Collected data entries:
◇ ◇ ◇ ◇ ◇
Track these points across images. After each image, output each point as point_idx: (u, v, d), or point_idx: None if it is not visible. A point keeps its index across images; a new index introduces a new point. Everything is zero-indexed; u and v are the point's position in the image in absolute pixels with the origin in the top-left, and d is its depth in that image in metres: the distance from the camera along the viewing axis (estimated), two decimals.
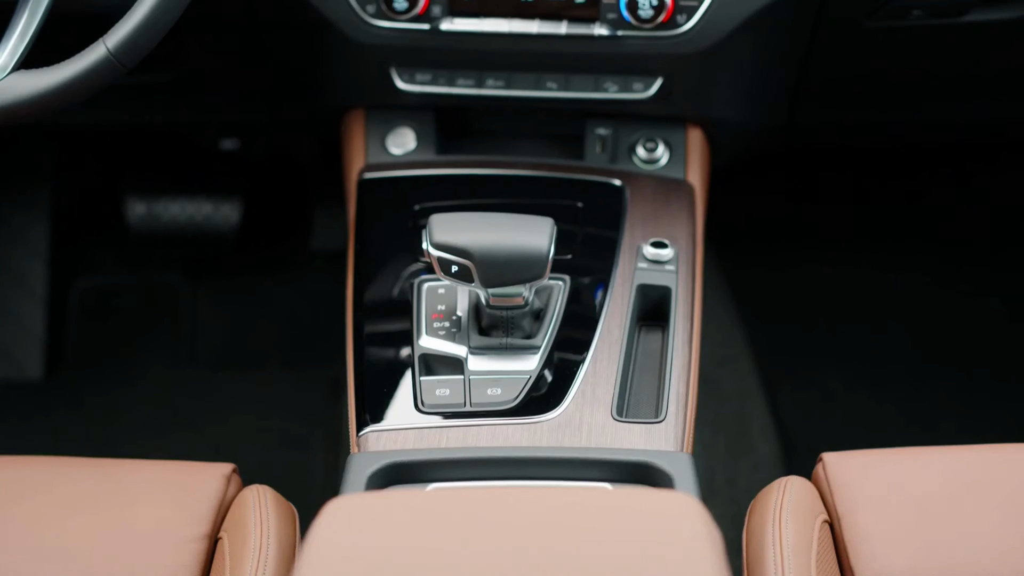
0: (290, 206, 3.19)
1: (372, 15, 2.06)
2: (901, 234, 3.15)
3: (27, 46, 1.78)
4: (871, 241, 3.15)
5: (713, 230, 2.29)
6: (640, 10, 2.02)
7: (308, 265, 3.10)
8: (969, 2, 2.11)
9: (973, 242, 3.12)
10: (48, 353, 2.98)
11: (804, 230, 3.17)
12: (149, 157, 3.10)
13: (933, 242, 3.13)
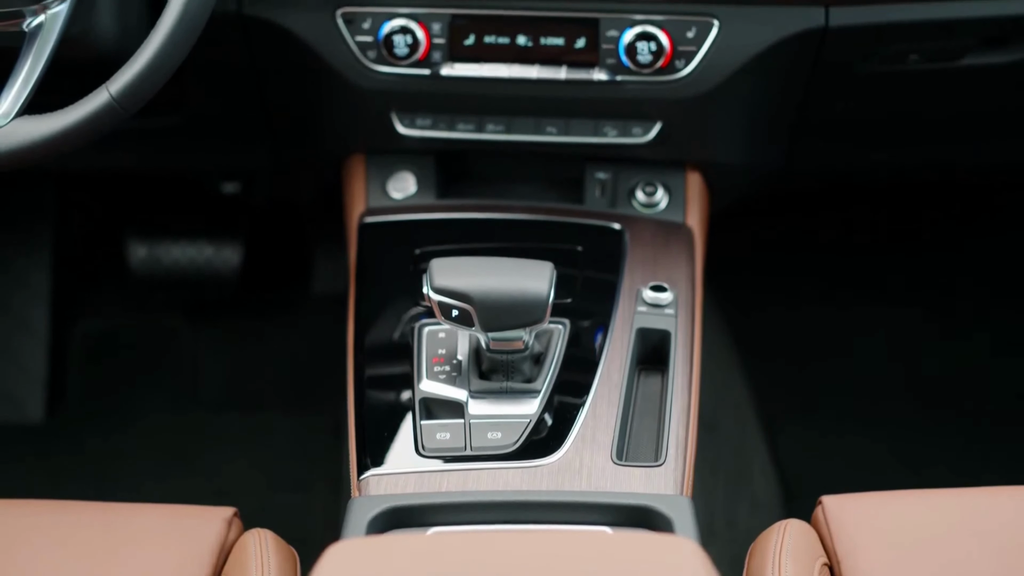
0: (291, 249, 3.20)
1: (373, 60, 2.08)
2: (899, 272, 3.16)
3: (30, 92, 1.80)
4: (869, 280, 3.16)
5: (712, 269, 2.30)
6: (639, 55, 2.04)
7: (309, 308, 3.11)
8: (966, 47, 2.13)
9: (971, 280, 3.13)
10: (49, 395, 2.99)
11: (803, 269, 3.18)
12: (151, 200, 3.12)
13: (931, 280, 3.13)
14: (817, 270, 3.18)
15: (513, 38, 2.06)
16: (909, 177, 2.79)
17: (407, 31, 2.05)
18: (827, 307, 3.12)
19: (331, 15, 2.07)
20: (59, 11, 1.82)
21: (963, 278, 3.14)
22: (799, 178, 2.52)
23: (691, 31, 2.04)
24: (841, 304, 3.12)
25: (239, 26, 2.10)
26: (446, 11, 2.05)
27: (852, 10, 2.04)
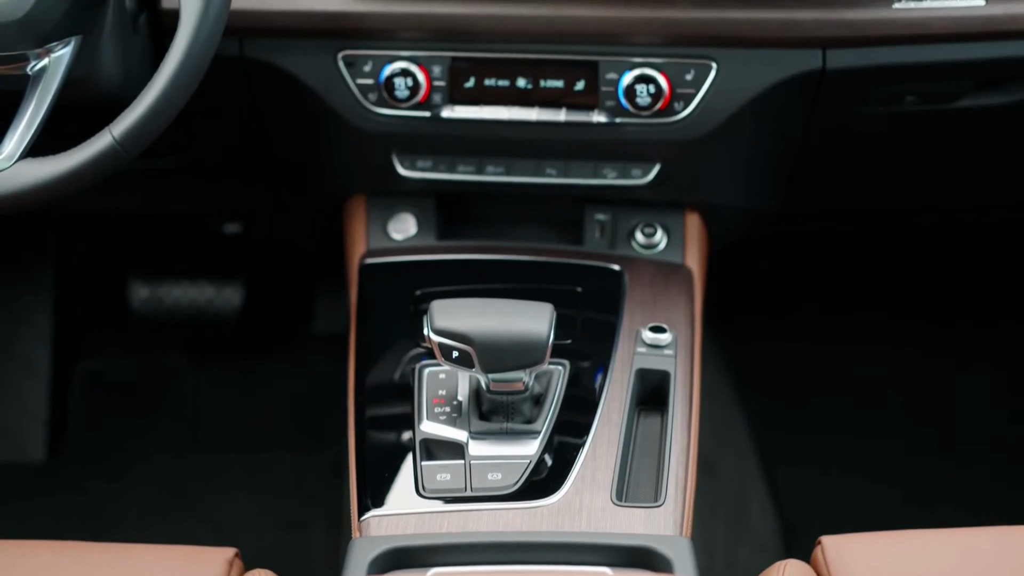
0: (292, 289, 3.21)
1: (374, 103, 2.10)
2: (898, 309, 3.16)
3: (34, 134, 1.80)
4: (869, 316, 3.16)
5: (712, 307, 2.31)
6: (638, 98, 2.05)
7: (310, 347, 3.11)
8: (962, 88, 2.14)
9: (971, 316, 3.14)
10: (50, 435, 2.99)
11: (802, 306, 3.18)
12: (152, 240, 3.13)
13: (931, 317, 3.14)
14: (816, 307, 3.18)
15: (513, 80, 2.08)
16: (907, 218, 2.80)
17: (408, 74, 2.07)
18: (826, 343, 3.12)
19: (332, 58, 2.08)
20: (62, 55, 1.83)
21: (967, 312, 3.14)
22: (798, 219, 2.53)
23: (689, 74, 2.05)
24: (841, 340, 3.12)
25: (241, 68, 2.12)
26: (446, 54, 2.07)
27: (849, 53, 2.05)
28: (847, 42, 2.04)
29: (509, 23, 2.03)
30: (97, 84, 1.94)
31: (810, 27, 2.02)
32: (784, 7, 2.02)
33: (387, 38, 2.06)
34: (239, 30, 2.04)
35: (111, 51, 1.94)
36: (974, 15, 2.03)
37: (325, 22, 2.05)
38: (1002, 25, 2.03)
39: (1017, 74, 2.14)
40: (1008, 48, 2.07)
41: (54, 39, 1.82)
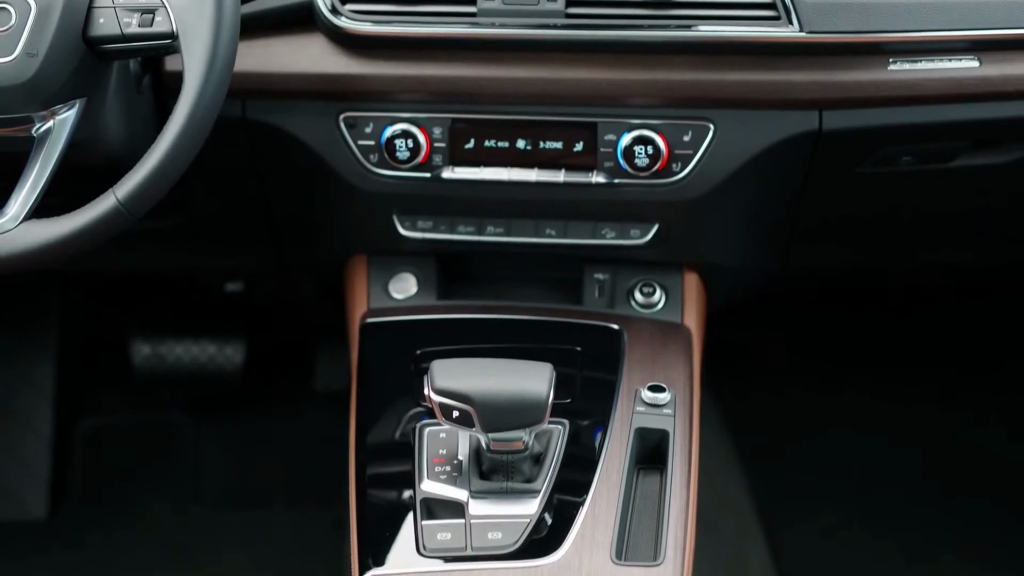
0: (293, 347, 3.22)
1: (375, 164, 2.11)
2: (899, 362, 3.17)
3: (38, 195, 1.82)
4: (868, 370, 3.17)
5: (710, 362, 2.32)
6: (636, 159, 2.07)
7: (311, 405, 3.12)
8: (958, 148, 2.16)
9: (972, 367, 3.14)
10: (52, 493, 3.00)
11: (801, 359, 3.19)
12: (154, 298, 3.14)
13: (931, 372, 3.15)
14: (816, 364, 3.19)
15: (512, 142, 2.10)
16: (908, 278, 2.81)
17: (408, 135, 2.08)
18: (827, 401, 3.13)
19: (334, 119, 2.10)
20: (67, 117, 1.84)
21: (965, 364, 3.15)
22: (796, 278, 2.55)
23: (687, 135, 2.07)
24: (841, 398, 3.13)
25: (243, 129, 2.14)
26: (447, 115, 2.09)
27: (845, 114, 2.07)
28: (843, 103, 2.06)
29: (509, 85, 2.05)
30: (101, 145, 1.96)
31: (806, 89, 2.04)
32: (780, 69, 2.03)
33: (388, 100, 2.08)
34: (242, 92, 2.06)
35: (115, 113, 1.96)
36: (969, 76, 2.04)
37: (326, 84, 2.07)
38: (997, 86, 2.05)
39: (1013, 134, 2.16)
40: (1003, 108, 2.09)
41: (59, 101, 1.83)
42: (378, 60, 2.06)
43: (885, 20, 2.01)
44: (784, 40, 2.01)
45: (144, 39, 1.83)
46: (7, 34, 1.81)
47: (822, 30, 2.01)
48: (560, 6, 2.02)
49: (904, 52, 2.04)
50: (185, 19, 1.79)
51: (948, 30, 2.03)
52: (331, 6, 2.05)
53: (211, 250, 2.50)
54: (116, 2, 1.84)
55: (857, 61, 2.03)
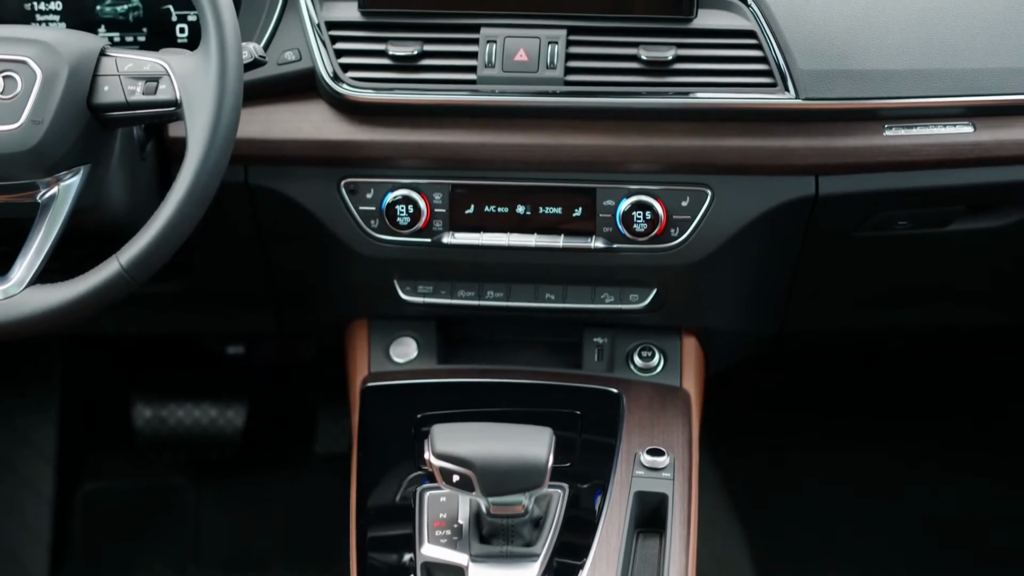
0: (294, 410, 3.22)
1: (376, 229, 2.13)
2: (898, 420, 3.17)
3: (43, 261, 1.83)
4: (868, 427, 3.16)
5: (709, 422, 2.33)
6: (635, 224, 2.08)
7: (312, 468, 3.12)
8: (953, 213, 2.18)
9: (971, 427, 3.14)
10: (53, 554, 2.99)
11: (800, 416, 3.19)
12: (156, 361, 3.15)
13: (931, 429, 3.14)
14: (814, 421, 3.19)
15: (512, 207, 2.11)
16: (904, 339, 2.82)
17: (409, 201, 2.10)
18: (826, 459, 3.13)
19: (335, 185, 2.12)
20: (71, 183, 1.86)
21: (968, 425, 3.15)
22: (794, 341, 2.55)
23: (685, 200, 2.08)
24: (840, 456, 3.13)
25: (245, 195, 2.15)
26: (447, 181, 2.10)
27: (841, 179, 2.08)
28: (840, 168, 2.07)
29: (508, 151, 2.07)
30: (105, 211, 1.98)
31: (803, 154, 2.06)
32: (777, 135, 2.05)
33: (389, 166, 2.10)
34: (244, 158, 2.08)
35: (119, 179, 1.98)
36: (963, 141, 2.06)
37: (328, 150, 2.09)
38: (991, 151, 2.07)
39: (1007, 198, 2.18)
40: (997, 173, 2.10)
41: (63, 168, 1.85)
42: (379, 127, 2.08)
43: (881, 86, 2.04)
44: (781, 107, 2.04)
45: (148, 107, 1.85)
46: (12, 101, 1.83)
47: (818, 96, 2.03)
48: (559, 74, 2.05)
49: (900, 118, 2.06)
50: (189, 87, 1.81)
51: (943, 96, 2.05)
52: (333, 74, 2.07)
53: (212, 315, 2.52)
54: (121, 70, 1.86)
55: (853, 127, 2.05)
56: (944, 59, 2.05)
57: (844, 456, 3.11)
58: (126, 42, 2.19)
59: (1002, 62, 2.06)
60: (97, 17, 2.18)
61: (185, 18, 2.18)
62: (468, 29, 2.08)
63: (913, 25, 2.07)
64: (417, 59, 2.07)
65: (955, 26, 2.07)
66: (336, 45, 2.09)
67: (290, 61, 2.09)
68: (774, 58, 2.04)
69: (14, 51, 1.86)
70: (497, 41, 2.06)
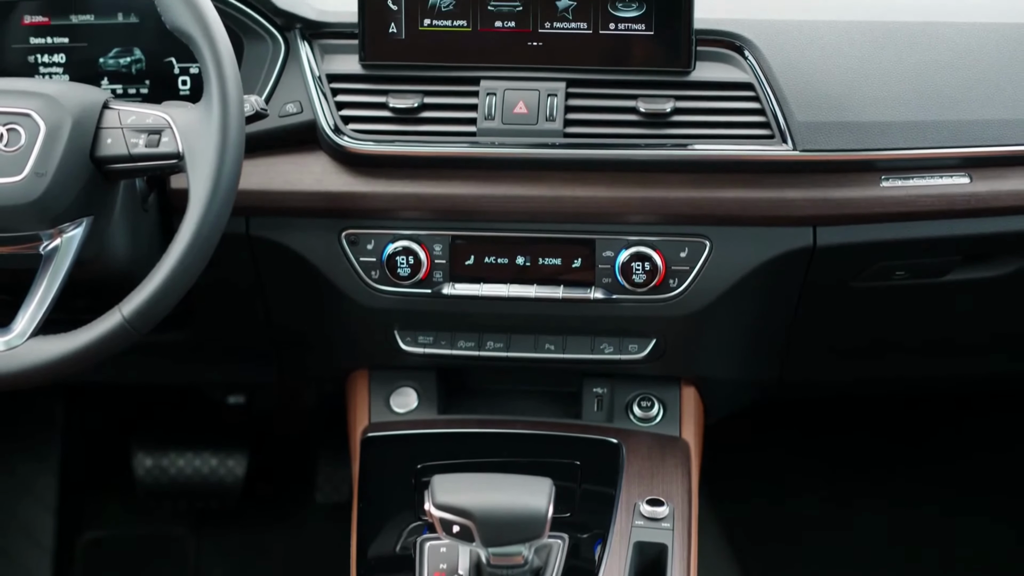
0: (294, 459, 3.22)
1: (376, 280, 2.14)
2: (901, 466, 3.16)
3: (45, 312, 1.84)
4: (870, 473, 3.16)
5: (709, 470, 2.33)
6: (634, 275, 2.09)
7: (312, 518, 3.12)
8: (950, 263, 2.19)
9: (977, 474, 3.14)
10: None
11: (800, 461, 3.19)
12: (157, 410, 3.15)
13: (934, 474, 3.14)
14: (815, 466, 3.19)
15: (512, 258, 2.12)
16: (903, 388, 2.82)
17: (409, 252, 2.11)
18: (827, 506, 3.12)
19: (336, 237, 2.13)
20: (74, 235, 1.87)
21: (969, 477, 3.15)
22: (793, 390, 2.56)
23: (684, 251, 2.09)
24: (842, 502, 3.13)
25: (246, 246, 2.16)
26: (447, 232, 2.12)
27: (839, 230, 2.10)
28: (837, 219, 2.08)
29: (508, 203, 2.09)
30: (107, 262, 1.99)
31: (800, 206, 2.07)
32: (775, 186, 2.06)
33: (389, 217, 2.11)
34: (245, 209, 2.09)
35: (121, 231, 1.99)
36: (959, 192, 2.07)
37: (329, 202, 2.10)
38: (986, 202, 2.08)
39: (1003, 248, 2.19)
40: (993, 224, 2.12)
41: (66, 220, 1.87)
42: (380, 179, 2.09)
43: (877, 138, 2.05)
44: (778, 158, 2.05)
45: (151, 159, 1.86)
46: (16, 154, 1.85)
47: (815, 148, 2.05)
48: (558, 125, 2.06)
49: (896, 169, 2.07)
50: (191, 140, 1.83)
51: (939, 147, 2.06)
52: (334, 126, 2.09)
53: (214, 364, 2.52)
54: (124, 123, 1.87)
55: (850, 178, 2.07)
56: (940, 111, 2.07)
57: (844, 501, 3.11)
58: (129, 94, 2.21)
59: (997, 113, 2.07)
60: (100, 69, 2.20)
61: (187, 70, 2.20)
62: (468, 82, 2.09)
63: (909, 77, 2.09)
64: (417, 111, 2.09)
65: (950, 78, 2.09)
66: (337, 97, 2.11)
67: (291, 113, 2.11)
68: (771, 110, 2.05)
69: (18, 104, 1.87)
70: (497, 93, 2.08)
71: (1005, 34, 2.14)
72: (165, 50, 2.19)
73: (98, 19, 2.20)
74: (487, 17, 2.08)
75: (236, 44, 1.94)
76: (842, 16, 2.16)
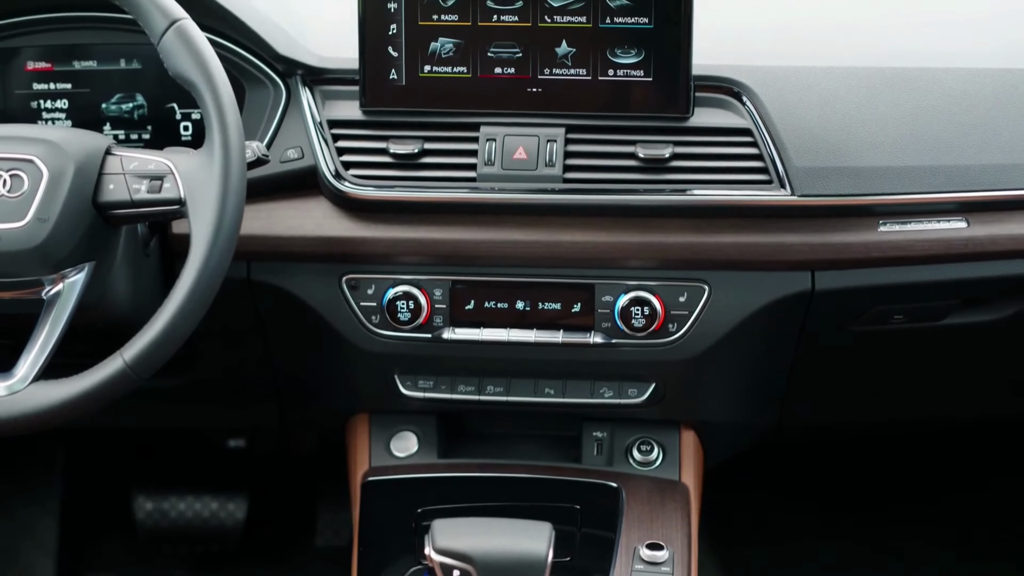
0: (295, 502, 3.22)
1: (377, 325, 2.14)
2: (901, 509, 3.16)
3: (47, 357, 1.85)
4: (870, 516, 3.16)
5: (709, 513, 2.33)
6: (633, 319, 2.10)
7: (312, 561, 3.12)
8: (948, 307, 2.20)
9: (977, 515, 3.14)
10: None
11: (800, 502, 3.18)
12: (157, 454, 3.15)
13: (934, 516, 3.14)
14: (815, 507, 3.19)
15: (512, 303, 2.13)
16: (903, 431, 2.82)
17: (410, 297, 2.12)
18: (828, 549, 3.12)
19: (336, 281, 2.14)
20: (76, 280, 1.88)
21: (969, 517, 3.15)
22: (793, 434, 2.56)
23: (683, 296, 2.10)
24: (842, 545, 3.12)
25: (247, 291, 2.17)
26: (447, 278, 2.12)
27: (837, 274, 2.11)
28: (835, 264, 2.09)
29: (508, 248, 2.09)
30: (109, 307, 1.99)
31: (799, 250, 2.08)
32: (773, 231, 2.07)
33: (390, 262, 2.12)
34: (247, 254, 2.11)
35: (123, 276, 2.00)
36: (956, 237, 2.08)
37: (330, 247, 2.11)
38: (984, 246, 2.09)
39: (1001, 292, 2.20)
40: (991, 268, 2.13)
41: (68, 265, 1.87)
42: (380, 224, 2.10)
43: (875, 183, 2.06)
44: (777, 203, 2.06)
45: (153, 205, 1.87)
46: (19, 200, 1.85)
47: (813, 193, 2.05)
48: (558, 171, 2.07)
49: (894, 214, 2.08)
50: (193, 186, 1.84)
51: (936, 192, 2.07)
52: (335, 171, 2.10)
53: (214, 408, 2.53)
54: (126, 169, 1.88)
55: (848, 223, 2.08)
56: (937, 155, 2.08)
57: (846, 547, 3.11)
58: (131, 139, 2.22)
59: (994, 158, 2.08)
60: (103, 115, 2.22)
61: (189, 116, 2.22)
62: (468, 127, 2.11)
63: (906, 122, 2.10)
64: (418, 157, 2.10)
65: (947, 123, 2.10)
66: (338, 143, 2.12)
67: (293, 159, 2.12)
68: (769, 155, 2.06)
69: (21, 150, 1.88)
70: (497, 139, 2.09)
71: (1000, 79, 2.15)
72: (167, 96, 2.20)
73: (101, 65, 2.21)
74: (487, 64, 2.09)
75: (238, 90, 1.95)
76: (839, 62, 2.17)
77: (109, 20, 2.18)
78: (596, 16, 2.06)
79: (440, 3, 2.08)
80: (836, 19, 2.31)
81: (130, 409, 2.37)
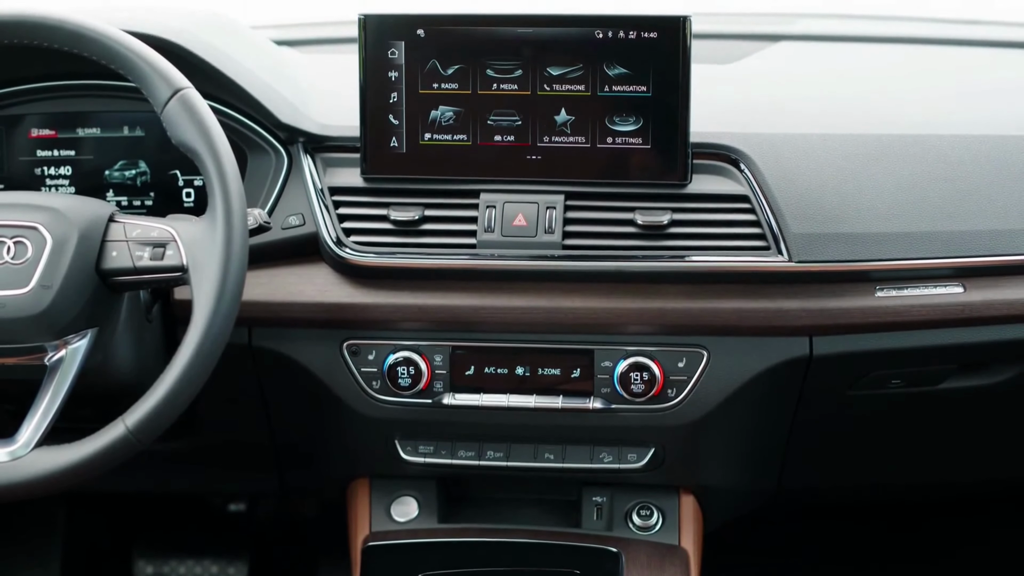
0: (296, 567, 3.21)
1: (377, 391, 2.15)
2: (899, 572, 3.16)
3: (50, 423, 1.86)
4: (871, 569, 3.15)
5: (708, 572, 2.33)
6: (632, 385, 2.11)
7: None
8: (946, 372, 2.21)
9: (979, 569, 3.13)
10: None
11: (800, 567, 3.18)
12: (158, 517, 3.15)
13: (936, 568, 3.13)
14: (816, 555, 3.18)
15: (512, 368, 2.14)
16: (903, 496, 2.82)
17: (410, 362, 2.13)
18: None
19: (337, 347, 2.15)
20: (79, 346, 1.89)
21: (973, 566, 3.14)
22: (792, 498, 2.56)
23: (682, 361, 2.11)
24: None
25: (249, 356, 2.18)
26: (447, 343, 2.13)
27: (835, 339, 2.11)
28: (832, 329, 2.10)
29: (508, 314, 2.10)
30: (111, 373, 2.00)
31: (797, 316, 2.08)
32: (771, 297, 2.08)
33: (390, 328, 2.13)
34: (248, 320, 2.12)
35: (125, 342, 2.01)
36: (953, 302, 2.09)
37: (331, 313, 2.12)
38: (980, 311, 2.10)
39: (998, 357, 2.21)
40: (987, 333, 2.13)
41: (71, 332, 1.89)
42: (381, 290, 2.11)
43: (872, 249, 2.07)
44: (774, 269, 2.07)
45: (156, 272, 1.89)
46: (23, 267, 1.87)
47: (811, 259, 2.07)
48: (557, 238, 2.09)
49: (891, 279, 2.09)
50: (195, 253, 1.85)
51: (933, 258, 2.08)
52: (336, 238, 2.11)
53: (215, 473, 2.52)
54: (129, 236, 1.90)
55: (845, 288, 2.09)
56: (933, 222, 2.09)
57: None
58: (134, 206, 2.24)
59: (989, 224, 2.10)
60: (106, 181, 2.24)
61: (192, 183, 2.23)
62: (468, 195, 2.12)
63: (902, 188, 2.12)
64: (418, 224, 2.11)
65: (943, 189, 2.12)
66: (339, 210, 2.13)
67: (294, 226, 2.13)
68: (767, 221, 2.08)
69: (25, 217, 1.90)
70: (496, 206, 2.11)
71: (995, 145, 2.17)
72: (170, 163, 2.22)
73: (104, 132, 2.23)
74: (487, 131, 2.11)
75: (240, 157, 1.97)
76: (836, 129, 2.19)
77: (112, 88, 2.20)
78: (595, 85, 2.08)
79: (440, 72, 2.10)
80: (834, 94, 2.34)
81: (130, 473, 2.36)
◇ ◇ ◇ ◇ ◇
Only the lines from the start of the records to the line with "26: (446, 11, 2.05)" belong in the copy. Print them exactly, minus pictures.

Solution to the problem:
Track these points across images. After each image, output each point as point_idx: (u, v, d), or point_idx: None if it is not visible. A point keeps its index across images; a new index introduces a new point. Everything is zero-indexed; u and v are the point's position in the image in absolute pixels with the origin in the top-left, and d is its depth in that image in metres: the distance from the camera along the viewing axis (estimated), two decimals.
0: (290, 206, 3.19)
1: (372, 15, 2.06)
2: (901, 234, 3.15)
3: (27, 46, 1.78)
4: (871, 241, 3.15)
5: (713, 230, 2.29)
6: (640, 10, 2.02)
7: (308, 265, 3.10)
8: (969, 2, 2.11)
9: (973, 242, 3.12)
10: (48, 353, 2.98)
11: (804, 230, 3.17)
12: (149, 157, 3.10)
13: (933, 242, 3.13)
0: (291, 249, 3.20)
1: (373, 60, 2.08)
2: (899, 272, 3.16)
3: (30, 92, 1.80)
4: (869, 280, 3.16)
5: (712, 269, 2.30)
6: (639, 55, 2.04)
7: (309, 308, 3.11)
8: (966, 47, 2.13)
9: (971, 280, 3.13)
10: (49, 395, 2.99)
11: (803, 269, 3.18)
12: (151, 200, 3.12)
13: (931, 280, 3.13)
14: (817, 270, 3.18)
15: (513, 38, 2.06)
16: (909, 177, 2.79)
17: (407, 31, 2.05)
18: (827, 307, 3.12)
19: (331, 15, 2.07)
20: (59, 11, 1.82)
21: (963, 278, 3.14)
22: (799, 178, 2.52)
23: (691, 31, 2.04)
24: (841, 304, 3.12)
25: (239, 26, 2.10)
26: (446, 11, 2.05)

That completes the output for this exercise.